Keluarga Tidak Harmonis
Masalah
keluarga juga menjadi bagian dari latar sosial, karena ketidak harmonisan
sangat berpengaruh pada keluarga.
“Iyya… tapi Odit selalu
bentrok sama papa, mama! Gak tahu cara ngomongnya! Odit baru bilang baru bilang
satu kalimat, papa dan mama langsung nyerocos sampai berjam… jam Odit selalu di
sudutkan (Lubis,2004:114).
Ketidak
harmonisan juga dirasakan oleh keluarga Keke. Keluarganya berantakan lantaran
papa dan mamanya bercerai, perceraian itu terjadi karena adanya perempuan kedua
yang dimiliki papanya. Lebih-lebih lagi perempuan itu sebaya dengan Keke.
Terlihat dalam kutipan di bawah ini.
“Gua ini
sakit hati… papa dan mama bercerai… gara-gara papa berselingkuh… tahu enggak
pacar papa itu seumur gua… Gua benci, cemburu sama dia yang telah menyingkirkan
mama dari kehidupan papa yang semula adem ayem… (Lubis,2004:96).
C.
Feminisme
Dari novel Pecun Mahakam ini ada beberapa hal yang akan dibahas dari kajian
feminisme, diantaranya sebagai berikut.
1. Perempuan
Di Mata Laki-Laki
Ada beberapa anggapan yang menerangkan bahwa perempuan di mata laki-laki
adalah penurut dan mudah ditaklukan, menyenangkan hati dan objek seks,
merupakan objek kekerasan psikis dan fisik. Hal itu dijelaskan sebagai berikut.
a.
Penurut dan Mudah Ditaklukan
Seorang perempuan di mata laki-laki
adalah makhluk penurut dan mudah
ditaklukan. Sifat penurut itu timbul karena perempuan merasa dikuasai oleh kaum
laki-laki. Bisa jadi seandainya sifat penurut itu tidak ada akan terjadi
kekerasan kaum laki-laki terhadap perempuan. Sama halnya dengan tokoh Ody yang
menurut pada Joko “Bob” Dolog, GM-nya. Ody mengikuti perintah Joko Dolog karena
Ody berada di bawah kekuasaan Joko Dolog. Sifat penurut itu ditunjukkan pada
kutipan di bawah ini.
“Hei elo…udah jangan
lama-lama istirahotnya… tuh … udah disamperin brondong elo itu sudah hampir 3
jam nunggu di sono…” tunjuk Bob pada mobil Benno. Melody tersenyum riang tapi
juga surprise mendengar keterangan GM-nya yang satu ini.

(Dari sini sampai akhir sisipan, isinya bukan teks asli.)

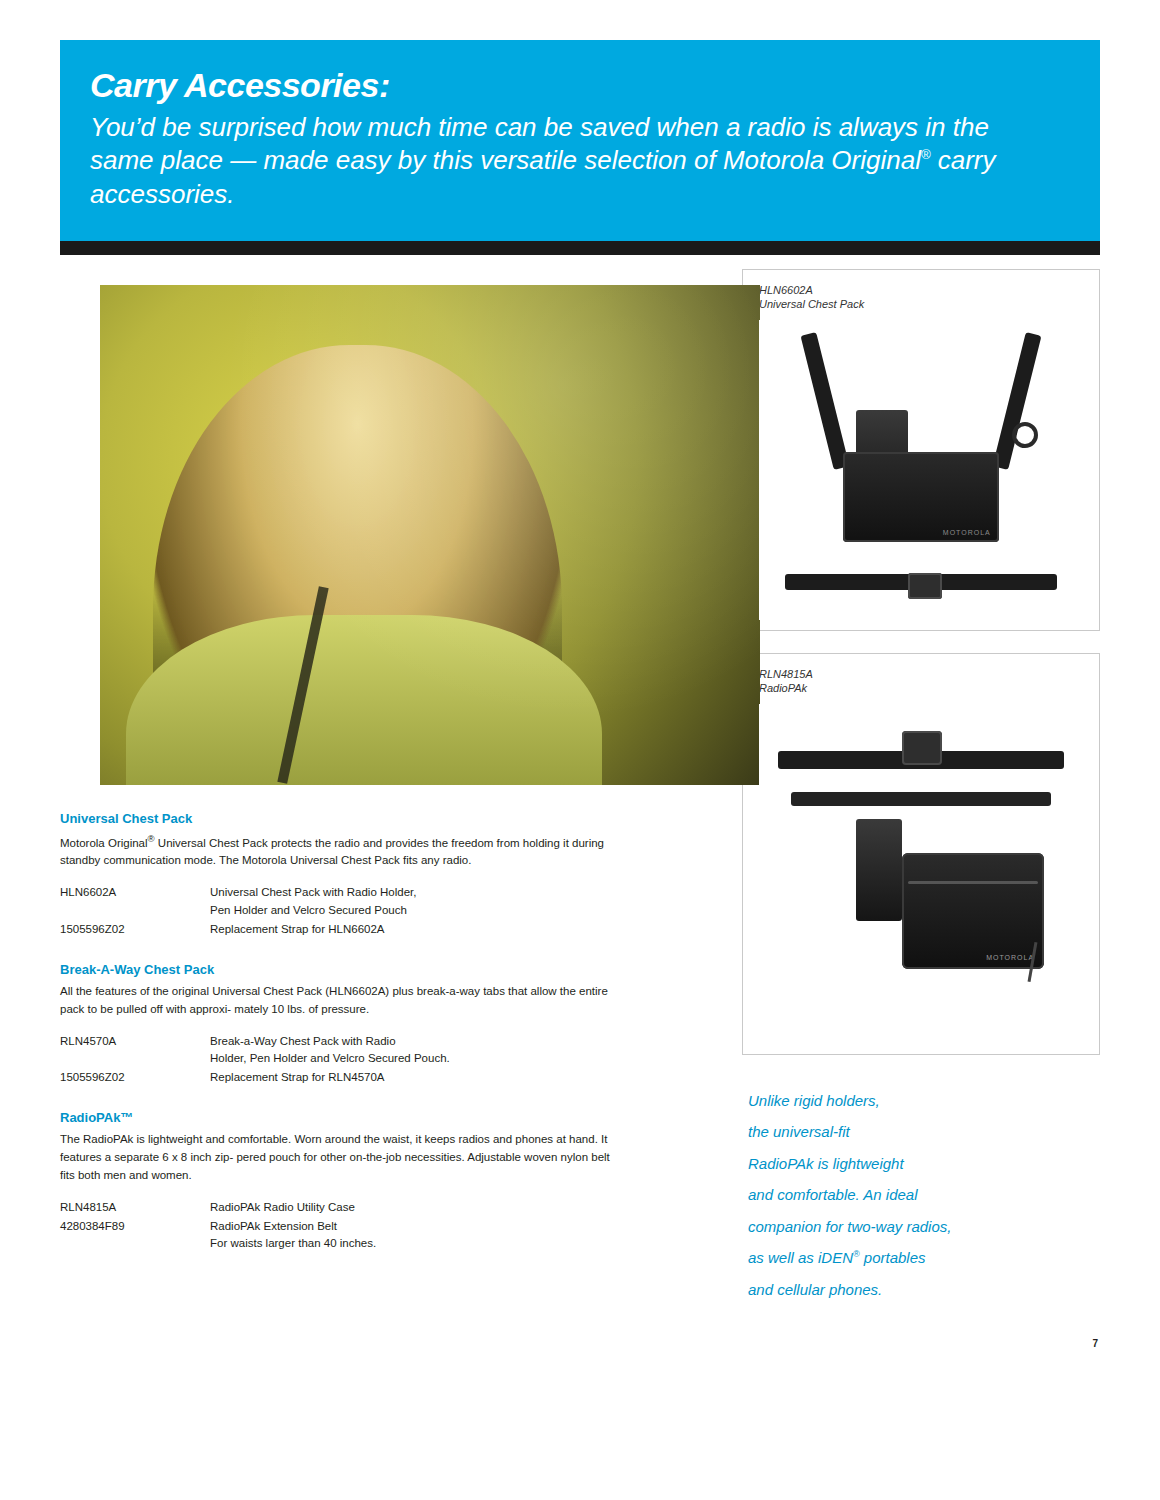Carry Accessories:
You’d be surprised how much time can be saved when a radio is always in the same place — made easy by this versatile selection of Motorola Original® carry accessories.
Universal Chest Pack
Motorola Original® Universal Chest Pack protects the radio and provides the freedom from holding it during standby communication mode. The Motorola Universal Chest Pack fits any radio.
| HLN6602A | Universal Chest Pack with Radio Holder, Pen Holder and Velcro Secured Pouch |
| 1505596Z02 | Replacement Strap for HLN6602A |
Break-A-Way Chest Pack
All the features of the original Universal Chest Pack (HLN6602A) plus break-a-way tabs that allow the entire pack to be pulled off with approxi- mately 10 lbs. of pressure.
| RLN4570A | Break-a-Way Chest Pack with Radio Holder, Pen Holder and Velcro Secured Pouch. |
| 1505596Z02 | Replacement Strap for RLN4570A |
RadioPAk™
The RadioPAk is lightweight and comfortable. Worn around the waist, it keeps radios and phones at hand. It features a separate 6 x 8 inch zip- pered pouch for other on-the-job necessities. Adjustable woven nylon belt fits both men and women.
| RLN4815A | RadioPAk Radio Utility Case |
| 4280384F89 | RadioPAk Extension Belt For waists larger than 40 inches. |
HLN6602A
Universal Chest Pack
RLN4815A
RadioPAk
Unlike rigid holders,
the universal-fit
RadioPAk is lightweight
and comfortable. An ideal
companion for two-way radios,
as well as iDEN® portables
and cellular phones.
7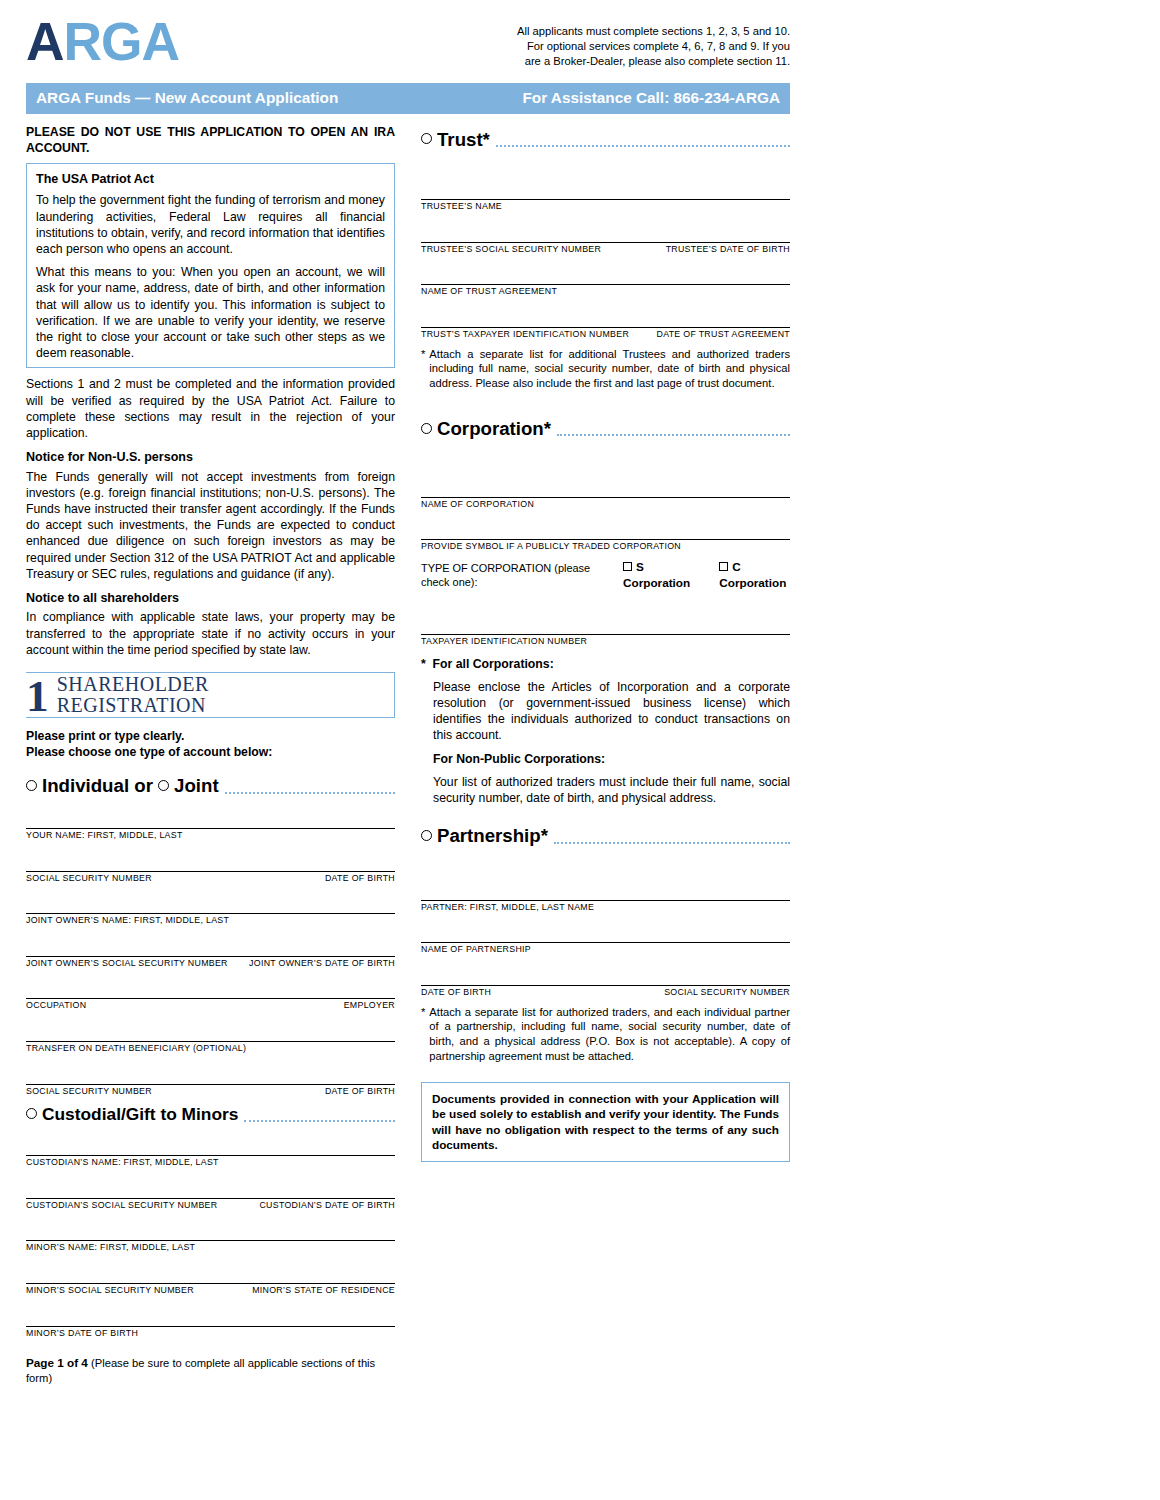ARGA
All applicants must complete sections 1, 2, 3, 5 and 10.
For optional services complete 4, 6, 7, 8 and 9. If you
are a Broker-Dealer, please also complete section 11.
ARGA Funds — New Account Application
For Assistance Call: 866-234-ARGA
PLEASE DO NOT USE THIS APPLICATION TO OPEN AN IRA ACCOUNT.
The USA Patriot Act
To help the government fight the funding of terrorism and money laundering activities, Federal Law requires all financial institutions to obtain, verify, and record information that identifies each person who opens an account.
What this means to you: When you open an account, we will ask for your name, address, date of birth, and other information that will allow us to identify you. This information is subject to verification. If we are unable to verify your identity, we reserve the right to close your account or take such other steps as we deem reasonable.
Sections 1 and 2 must be completed and the information provided will be verified as required by the USA Patriot Act. Failure to complete these sections may result in the rejection of your application.
Notice for Non-U.S. persons
The Funds generally will not accept investments from foreign investors (e.g. foreign financial institutions; non-U.S. persons). The Funds have instructed their transfer agent accordingly. If the Funds do accept such investments, the Funds are expected to conduct enhanced due diligence on such foreign investors as may be required under Section 312 of the USA PATRIOT Act and applicable Treasury or SEC rules, regulations and guidance (if any).
Notice to all shareholders
In compliance with applicable state laws, your property may be transferred to the appropriate state if no activity occurs in your account within the time period specified by state law.
1
SHAREHOLDER
REGISTRATION
Please print or type clearly.
Please choose one type of account below:
Individual or Joint
YOUR NAME: FIRST, MIDDLE, LAST
SOCIAL SECURITY NUMBER DATE OF BIRTH
JOINT OWNER’S NAME: FIRST, MIDDLE, LAST
JOINT OWNER’S SOCIAL SECURITY NUMBER JOINT OWNER’S DATE OF BIRTH
OCCUPATION EMPLOYER
TRANSFER ON DEATH BENEFICIARY (OPTIONAL)
SOCIAL SECURITY NUMBER DATE OF BIRTH
Custodial/Gift to Minors
CUSTODIAN’S NAME: FIRST, MIDDLE, LAST
CUSTODIAN’S SOCIAL SECURITY NUMBER CUSTODIAN’S DATE OF BIRTH
MINOR’S NAME: FIRST, MIDDLE, LAST
MINOR’S SOCIAL SECURITY NUMBER MINOR’S STATE OF RESIDENCE
MINOR’S DATE OF BIRTH
Page 1 of 4 (Please be sure to complete all applicable sections of this form)
Trust*
TRUSTEE’S NAME
TRUSTEE’S SOCIAL SECURITY NUMBER TRUSTEE’S DATE OF BIRTH
NAME OF TRUST AGREEMENT
TRUST’S TAXPAYER IDENTIFICATION NUMBER DATE OF TRUST AGREEMENT
*
Attach a separate list for additional Trustees and authorized traders including full name, social security number, date of birth and physical address. Please also include the first and last page of trust document.
Corporation*
NAME OF CORPORATION
PROVIDE SYMBOL IF A PUBLICLY TRADED CORPORATION
TYPE OF CORPORATION (please check one): S Corporation C Corporation
TAXPAYER IDENTIFICATION NUMBER
* For all Corporations:
Please enclose the Articles of Incorporation and a corporate resolution (or government-issued business license) which identifies the individuals authorized to conduct transactions on this account.
For Non-Public Corporations:
Your list of authorized traders must include their full name, social security number, date of birth, and physical address.
Partnership*
PARTNER: FIRST, MIDDLE, LAST NAME
NAME OF PARTNERSHIP
DATE OF BIRTH SOCIAL SECURITY NUMBER
*
Attach a separate list for authorized traders, and each individual partner of a partnership, including full name, social security number, date of birth, and a physical address (P.O. Box is not acceptable). A copy of partnership agreement must be attached.
Documents provided in connection with your Application will be used solely to establish and verify your identity. The Funds will have no obligation with respect to the terms of any such documents.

Dengan sigap, Ody membenahi
rambut dan make upnya, cepat-cepat menyemprot wewangian kebalik telinganya……….
Dicoleknya pinggang Ody yang melangkah kearah mobil Benno (Lubis,2004:12-13).
Dari kutipan di atas
yang menerangkan sifat penurut adalah pada saat Ody dengan sigap membenahi
rambut dan make upnya, cepat-cepat menyemprot wewangian kebalik telinganya….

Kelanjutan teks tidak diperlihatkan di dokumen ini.